**INPUT MATERIAL**
========

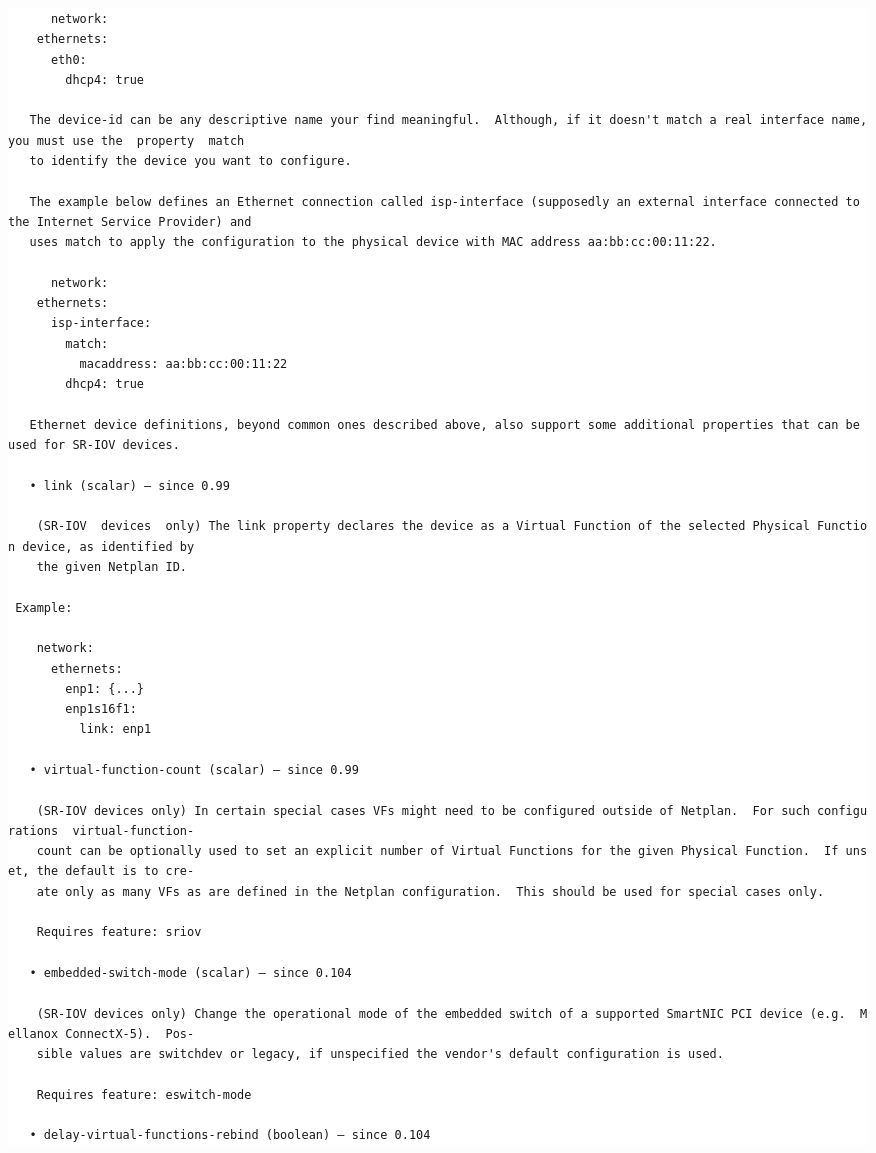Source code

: 	      network:
		ethernets:
		  eth0:
		    dhcp4: true

       The device-id can be any descriptive name your find meaningful.	Although, if it doesn't match a real interface name, you must use the  property	 match
       to identify the device you want to configure.

       The example below defines an Ethernet connection called isp-interface (supposedly an external interface connected to the Internet Service Provider) and
       uses match to apply the configuration to the physical device with MAC address aa:bb:cc:00:11:22.

	      network:
		ethernets:
		  isp-interface:
		    match:
		      macaddress: aa:bb:cc:00:11:22
		    dhcp4: true

       Ethernet device definitions, beyond common ones described above, also support some additional properties that can be used for SR-IOV devices.

       • link (scalar) – since 0.99

		(SR-IOV	 devices  only) The link property declares the device as a Virtual Function of the selected Physical Function device, as identified by
		the given Netplan ID.

	 Example:

		network:
		  ethernets:
		    enp1: {...}
		    enp1s16f1:
		      link: enp1

       • virtual-function-count (scalar) – since 0.99

		(SR-IOV devices only) In certain special cases VFs might need to be configured outside of Netplan.  For such configurations  virtual-function-
		count can be optionally used to set an explicit number of Virtual Functions for the given Physical Function.  If unset, the default is to cre‐
		ate only as many VFs as are defined in the Netplan configuration.  This should be used for special cases only.

		Requires feature: sriov

       • embedded-switch-mode (scalar) – since 0.104

		(SR-IOV devices only) Change the operational mode of the embedded switch of a supported SmartNIC PCI device (e.g.  Mellanox ConnectX-5).  Pos‐
		sible values are switchdev or legacy, if unspecified the vendor's default configuration is used.

		Requires feature: eswitch-mode

       • delay-virtual-functions-rebind (boolean) – since 0.104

========

**WHAT IS BEING ASKED**
All of the entries must be reproduced exactly, apart from the pictures, which are to be dropped.

**TASK OUTPUT**
Source code

: 	      network:
		ethernets:
		  eth0:
		    dhcp4: true

       The device-id can be any descriptive name your find meaningful.	Although, if it doesn't match a real interface name, you must use the  property	 match
       to identify the device you want to configure.

       The example below defines an Ethernet connection called isp-interface (supposedly an external interface connected to the Internet Service Provider) and
       uses match to apply the configuration to the physical device with MAC address aa:bb:cc:00:11:22.

	      network:
		ethernets:
		  isp-interface:
		    match:
		      macaddress: aa:bb:cc:00:11:22
		    dhcp4: true

       Ethernet device definitions, beyond common ones described above, also support some additional properties that can be used for SR-IOV devices.

       • link (scalar) – since 0.99

		(SR-IOV	 devices  only) The link property declares the device as a Virtual Function of the selected Physical Function device, as identified by
		the given Netplan ID.

	 Example:

		network:
		  ethernets:
		    enp1: {...}
		    enp1s16f1:
		      link: enp1

       • virtual-function-count (scalar) – since 0.99

		(SR-IOV devices only) In certain special cases VFs might need to be configured outside of Netplan.  For such configurations  virtual-function-
		count can be optionally used to set an explicit number of Virtual Functions for the given Physical Function.  If unset, the default is to cre‐
		ate only as many VFs as are defined in the Netplan configuration.  This should be used for special cases only.

		Requires feature: sriov

       • embedded-switch-mode (scalar) – since 0.104

		(SR-IOV devices only) Change the operational mode of the embedded switch of a supported SmartNIC PCI device (e.g.  Mellanox ConnectX-5).  Pos‐
		sible values are switchdev or legacy, if unspecified the vendor's default configuration is used.

		Requires feature: eswitch-mode

       • delay-virtual-functions-rebind (boolean) – since 0.104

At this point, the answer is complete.